子どもを戦地に行かせたくないという父親としての気持ちと、息子に選んだ道を歩んで欲しいという親としての願い。
後者が勝った。だから殴った。
情けなくも見える行為だったが、直樹はむしろ父親を誇らしく思っていた。
拳こそぶつけられたが、父は自分のことを愛している。自分のことを思い遣ってくれている。

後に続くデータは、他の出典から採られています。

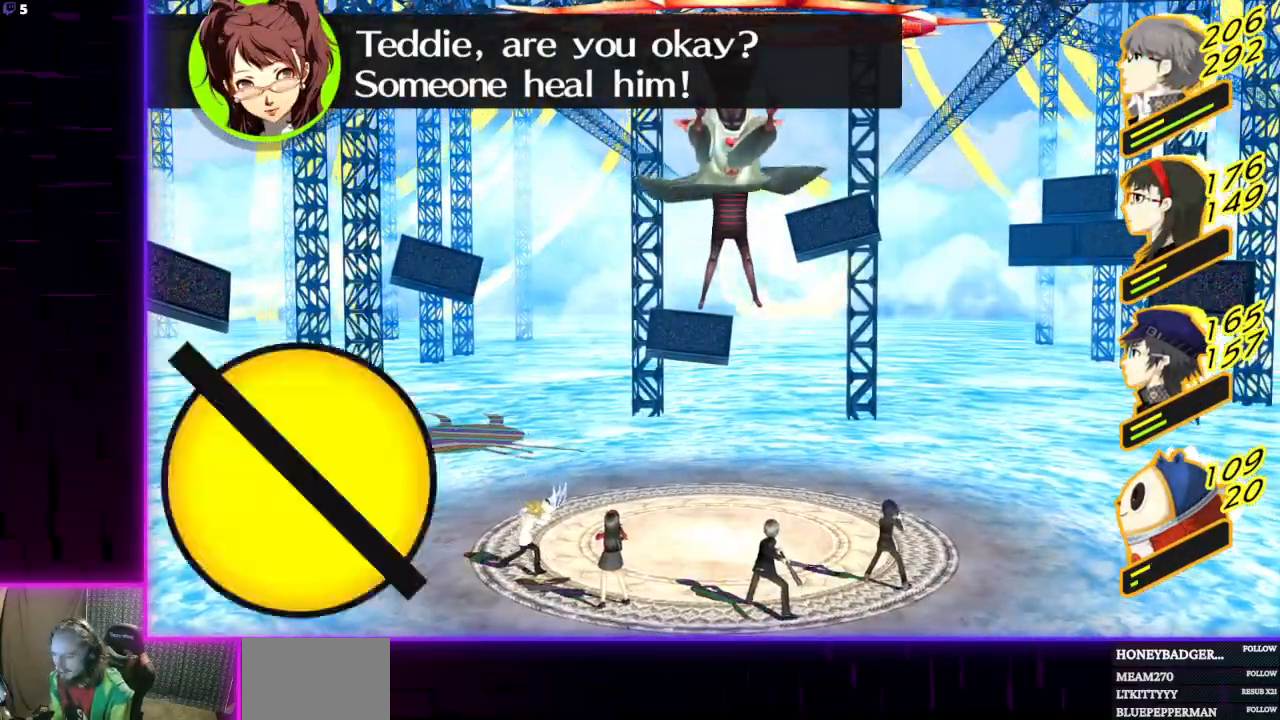
Gameplay with a controller (Xbox layout); each line is a JSON object with the inputs held at the frame after it. "events" lists button and stick changes between this image and that frame as [ms after this image, input, new state], when the widget could be followed in between.
{"buttons": ["A"], "left_stick": "center", "right_stick": "center", "events": [[501, "A", "down"]]}
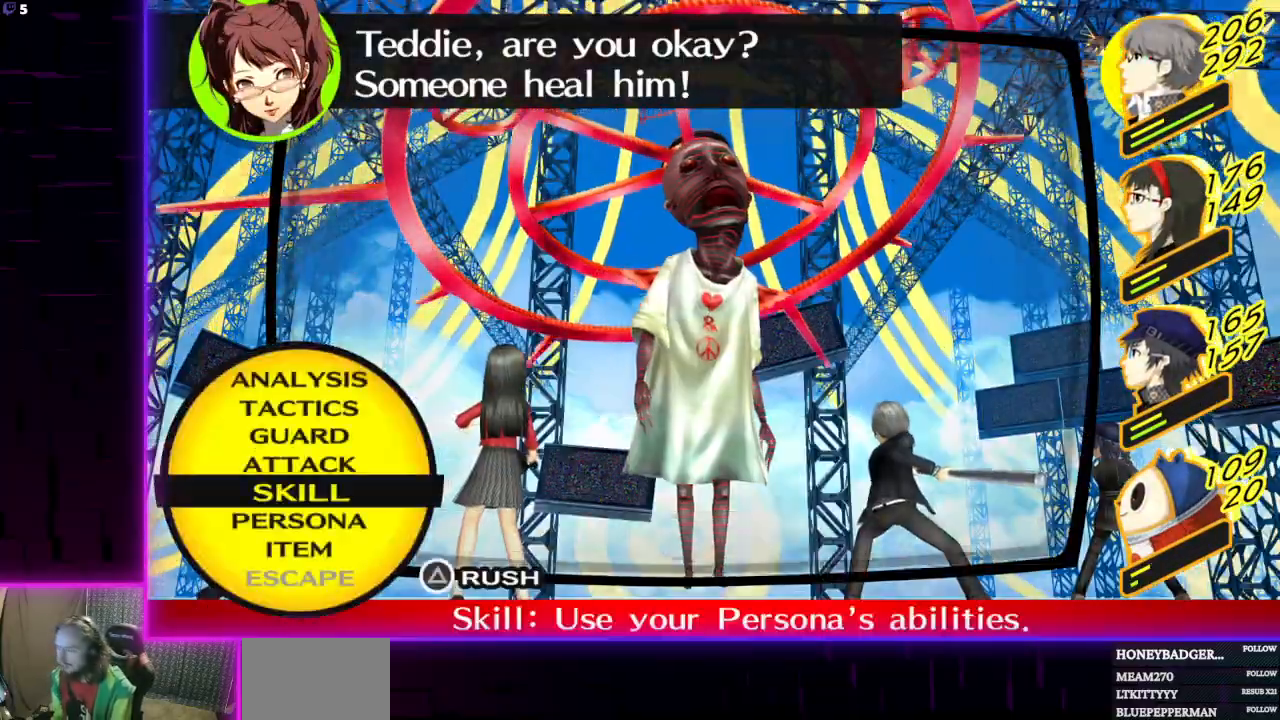
{"buttons": [], "left_stick": "center", "right_stick": "center", "events": [[133, "A", "up"]]}
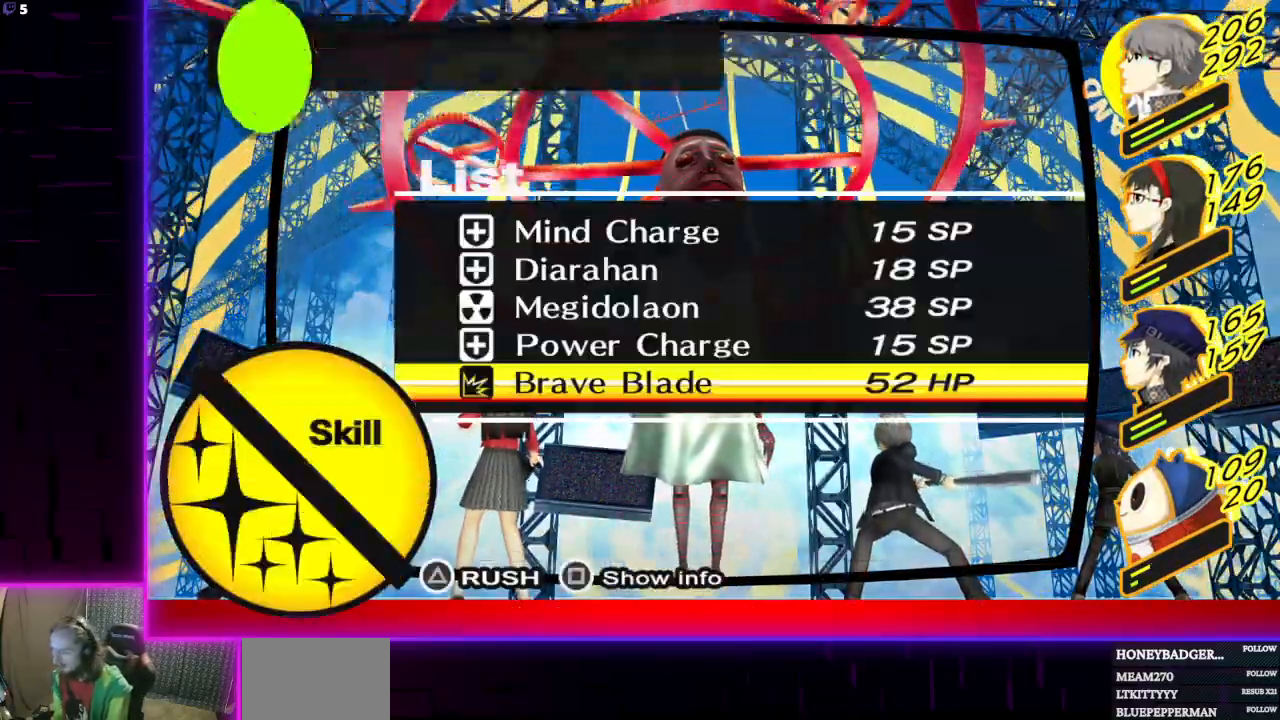
{"buttons": [], "left_stick": "center", "right_stick": "center", "events": [[367, "A", "down"], [501, "A", "up"]]}
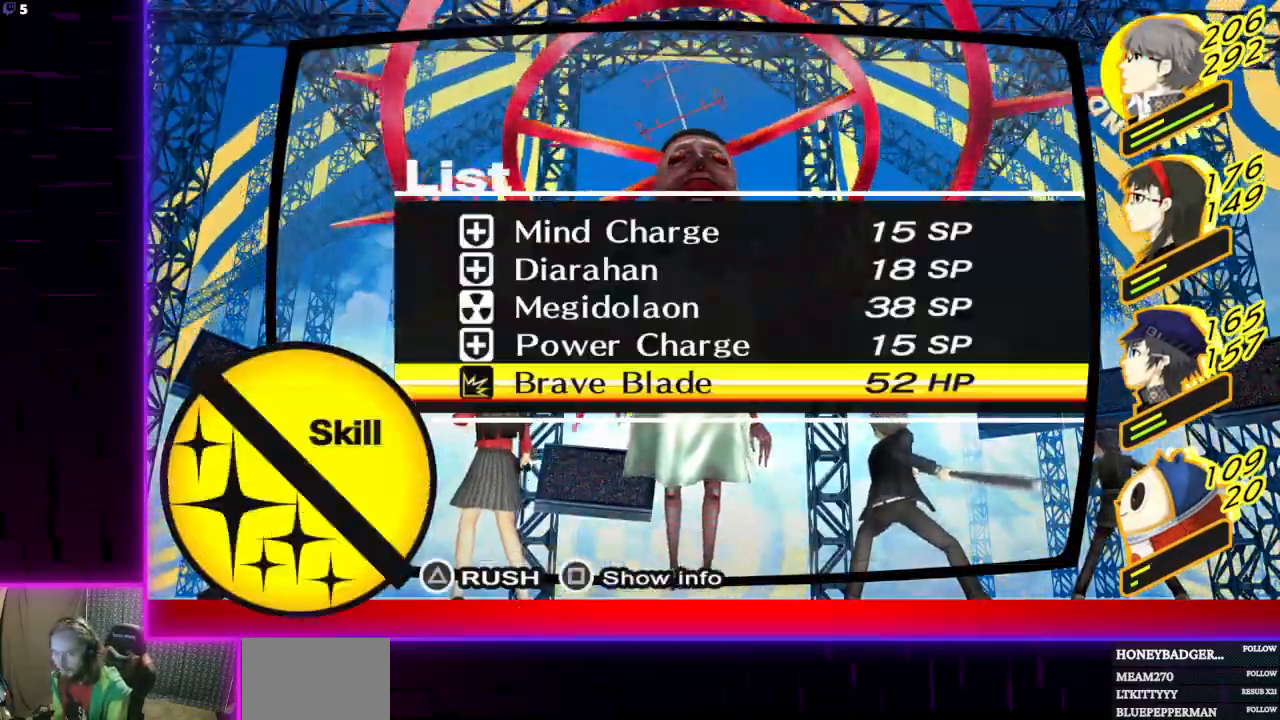
{"buttons": [], "left_stick": "center", "right_stick": "center", "events": []}
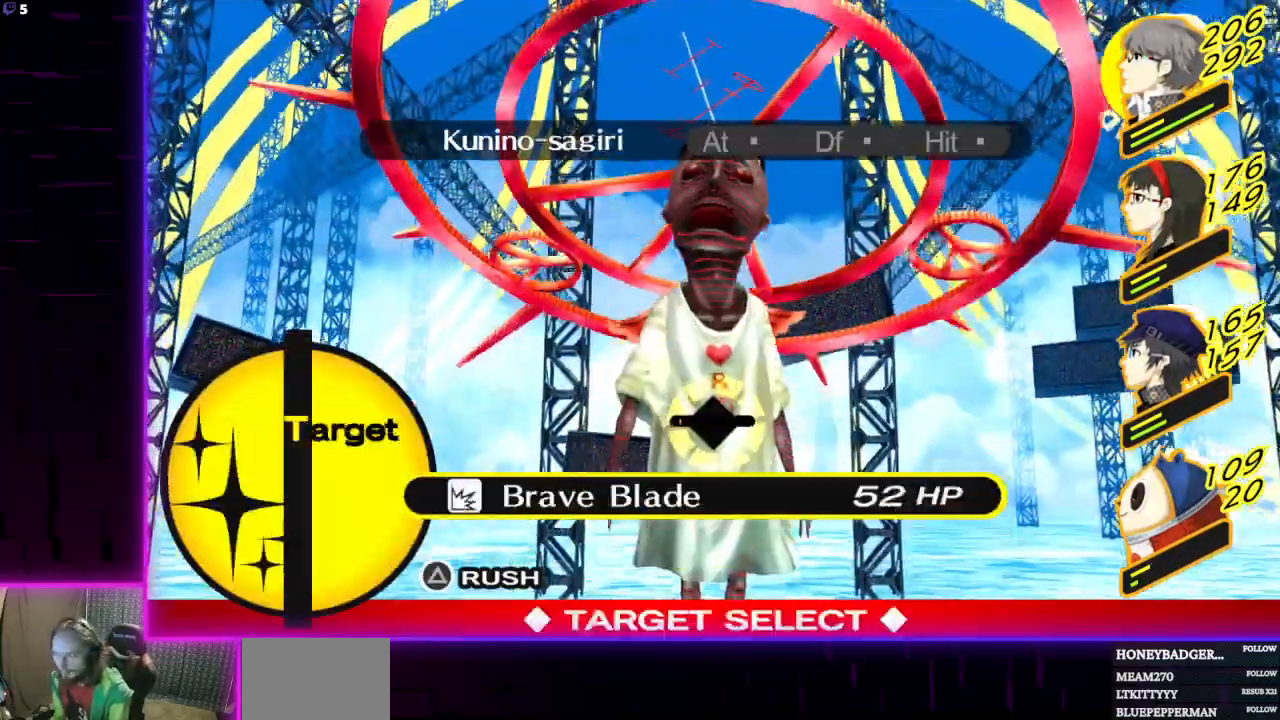
{"buttons": [], "left_stick": "center", "right_stick": "center", "events": []}
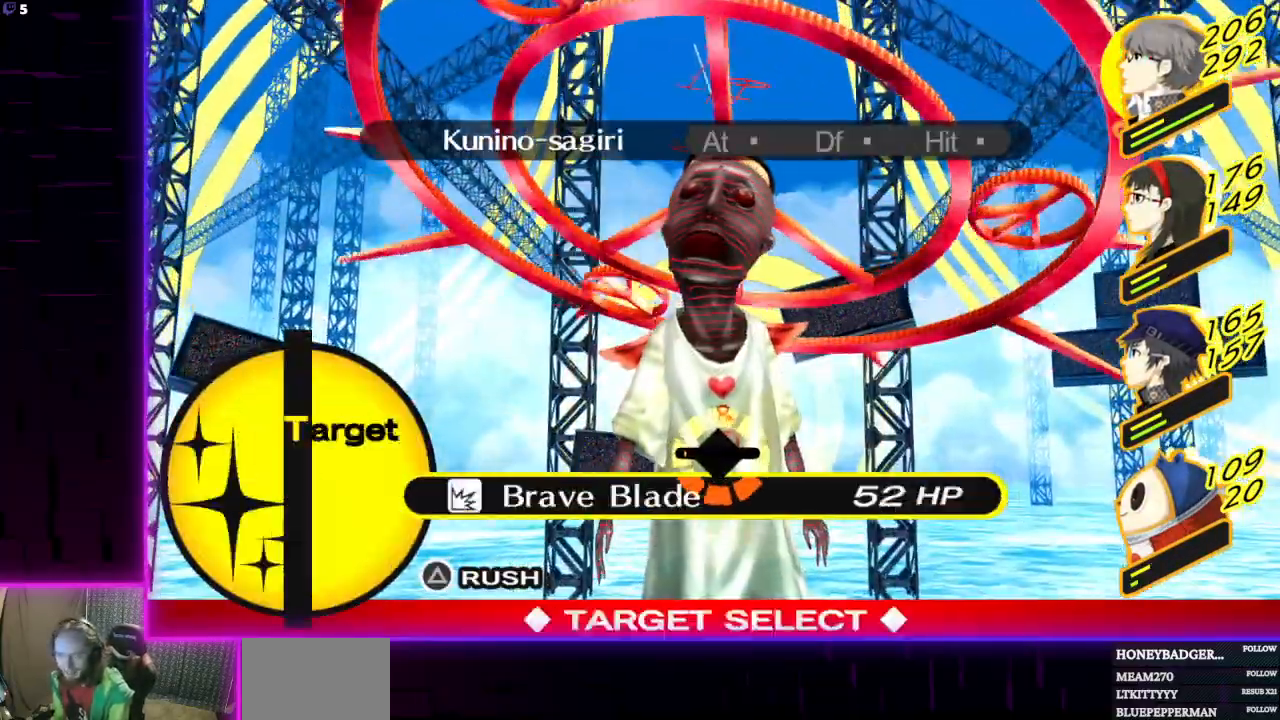
{"buttons": [], "left_stick": "center", "right_stick": "center", "events": [[300, "A", "down"], [400, "A", "up"]]}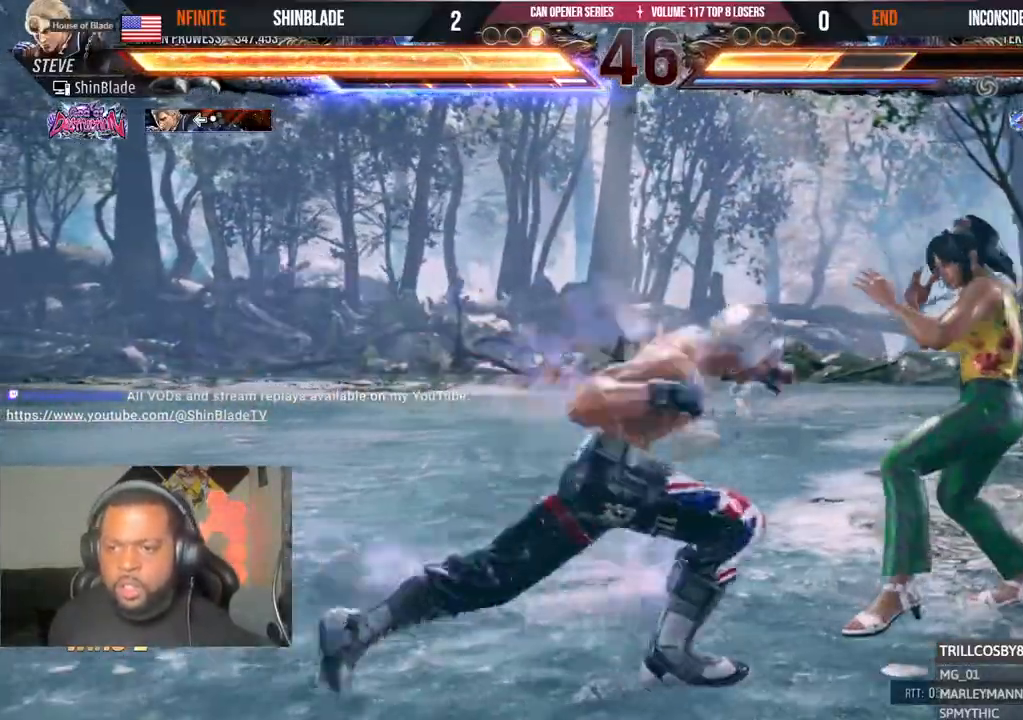
Gameplay with a controller (PlayStation layout); each line is a JSON object with the inputs held at the frame after it. "events" lists button and stick changes between this image and that frame as [ms after this image, input, new state], when the widget could be followed in between.
{"buttons": [], "left_stick": "center", "right_stick": "center", "events": [[17, "SQUARE", "up"], [133, "DPAD_DOWN", "up"], [133, "SQUARE", "down"], [200, "DPAD_LEFT", "up"], [217, "TRIANGLE", "up"], [233, "SQUARE", "up"]]}
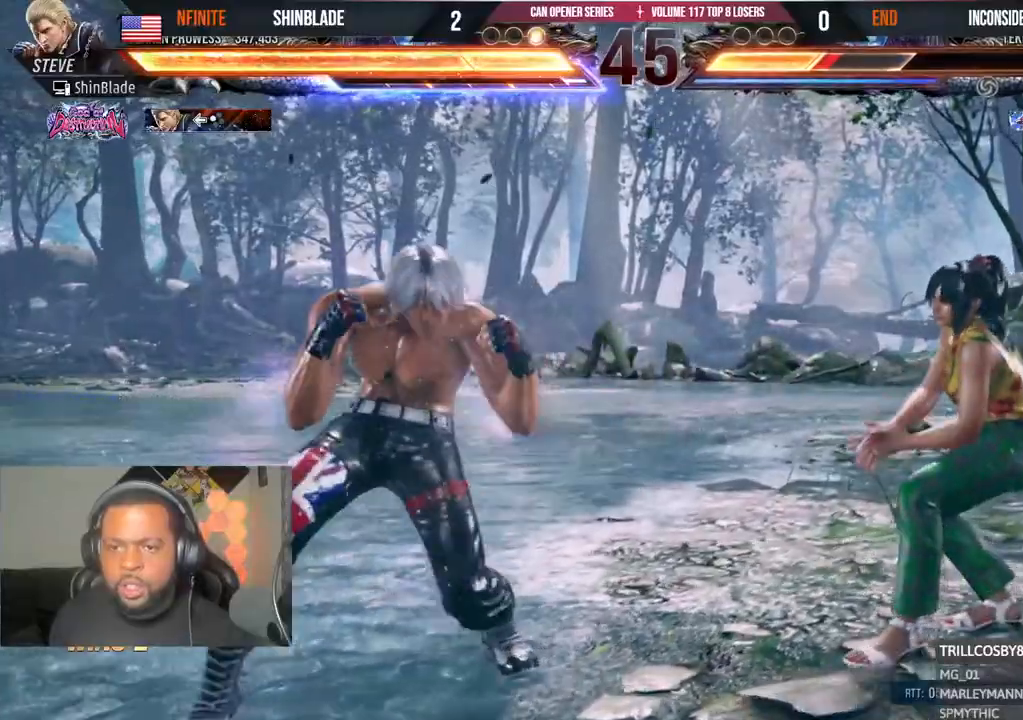
{"buttons": ["DPAD_RIGHT"], "left_stick": "center", "right_stick": "center", "events": [[33, "DPAD_RIGHT", "down"], [67, "CIRCLE", "down"], [67, "CROSS", "down"], [117, "CIRCLE", "up"], [133, "CROSS", "up"], [183, "TRIANGLE", "down"], [267, "TRIANGLE", "up"]]}
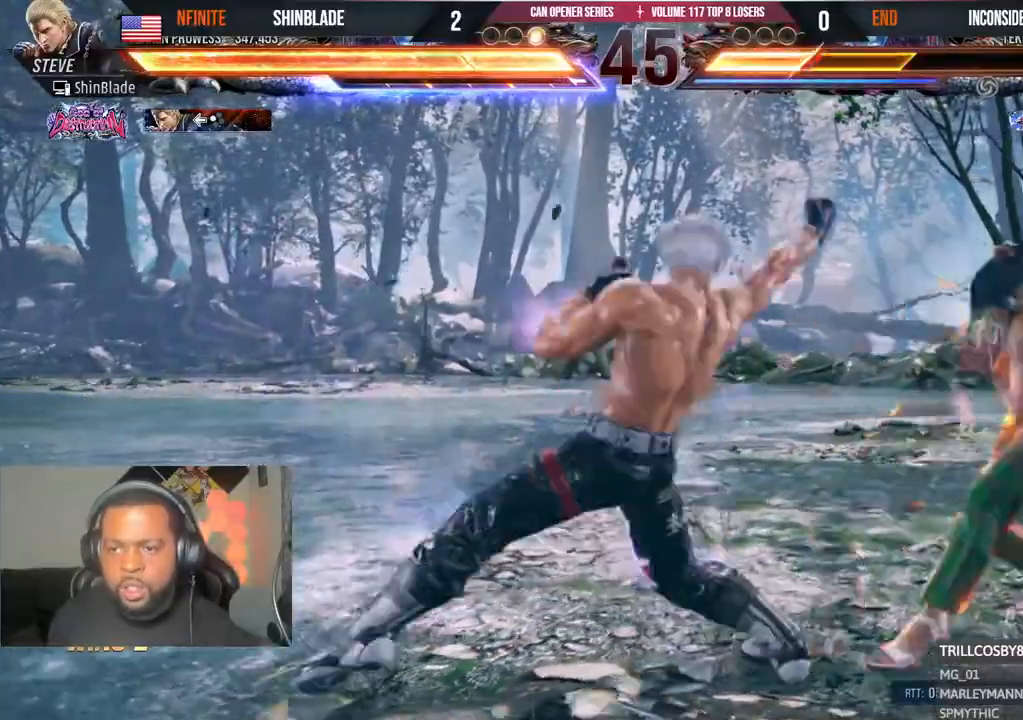
{"buttons": ["TRIANGLE", "DPAD_RIGHT"], "left_stick": "center", "right_stick": "center", "events": [[233, "DPAD_RIGHT", "up"], [367, "R1", "down"], [417, "DPAD_RIGHT", "down"], [417, "R1", "up"], [483, "TRIANGLE", "down"]]}
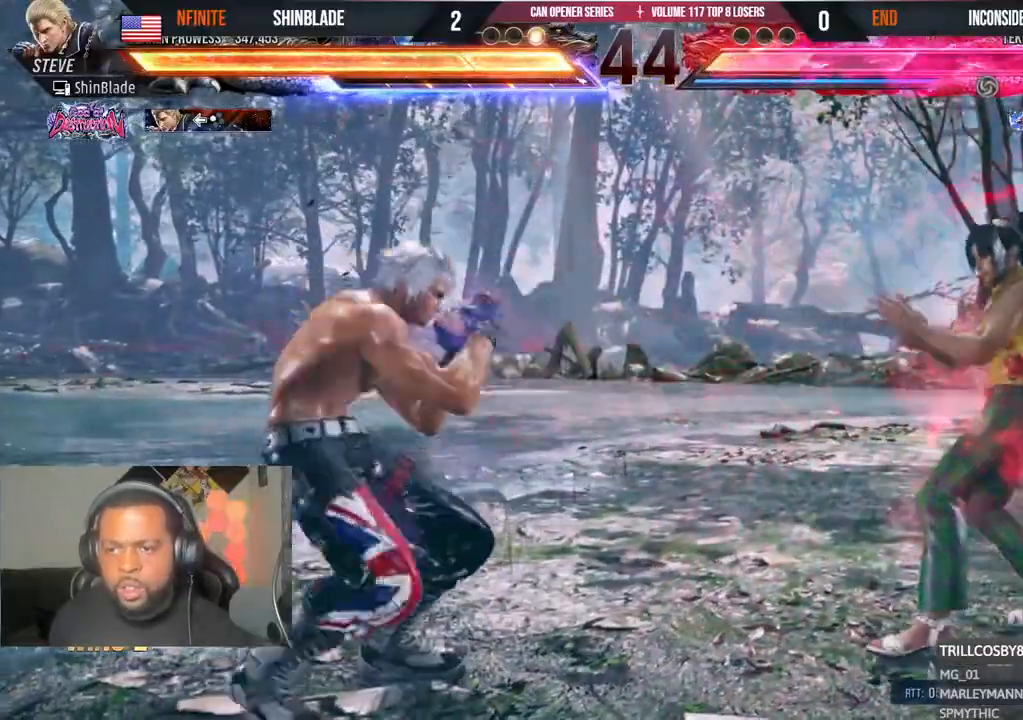
{"buttons": ["DPAD_RIGHT"], "left_stick": "center", "right_stick": "center", "events": [[33, "R1", "down"], [117, "R1", "up"], [117, "TRIANGLE", "up"]]}
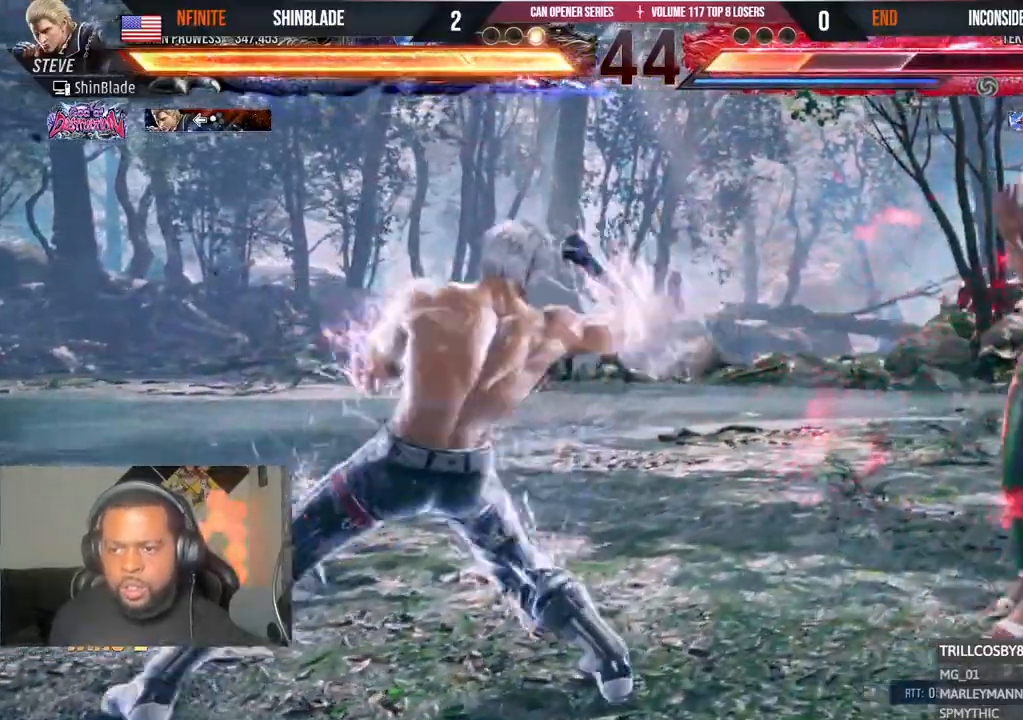
{"buttons": ["DPAD_LEFT"], "left_stick": "center", "right_stick": "center"}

係合する二つの気持ちを戦わせて、自分を送り出すことを選択してくれた。
ならば殴られようが笑っていられる。自信を持って、胸を張って戦場に参ることが出来る。
故に直樹はことばを紡いだ。ありがとう、と。
「ありがとう、父さん。母さん」
「……行くからには絶対に救え。そして、絶対に生きて帰れ」
「もちろん。どんな状況に陥っても、諦めたりしないよ」
父親と息子は握手を交わした。次に直樹は母親の手を握る。
ずっと黙っていた母親だったが、直樹はもうわかっていた。
母親も自分を愛してくれている。
自分は家族に恵まれていた。父も母も自分を愛し、その背中を押してくれている。
今まで色んな人間に出会ってきた。皆、個性豊かで人間とは色んな在り方があっていいんだと学べた。
いや、まだまだ学び足りない。
まだ自分は十七歳。まともに恋愛もしてないし、人生を謳歌してもいない。
だから、世界を守る。
今までたくさん大事なモノを貰ってきた。今度は俺が与える番だ。
「直樹……頑張ってね」
「……うん。行ってきます」
十分すぎるほど覚悟した少年は、軽く周囲を散歩するような気軽さで部屋を後にした。
その意志の前には、どんな悪意も敵わない。
そんな気を起こさせるほど、逞しい成長した姿だった。
「心……待ってろ。今すぐ行く」
場所は変わって、日本。
轟音に続く轟音。煌めく爆発。空に上がる黒煙。
かろうじで攻撃を回避した黒い影は、手に黄金色の輝きをまき散らしながら歯噛みした。
「くっ……敵が……多い!」
直樹達が準備している合間に心は追いつめられていた。
自分の記憶に纏わる、思い出の深い場所で。
「やられる訳には」
いかない――。
決心したように呟いた心は、長い間整備されていない道路を敵に向かって走って行った。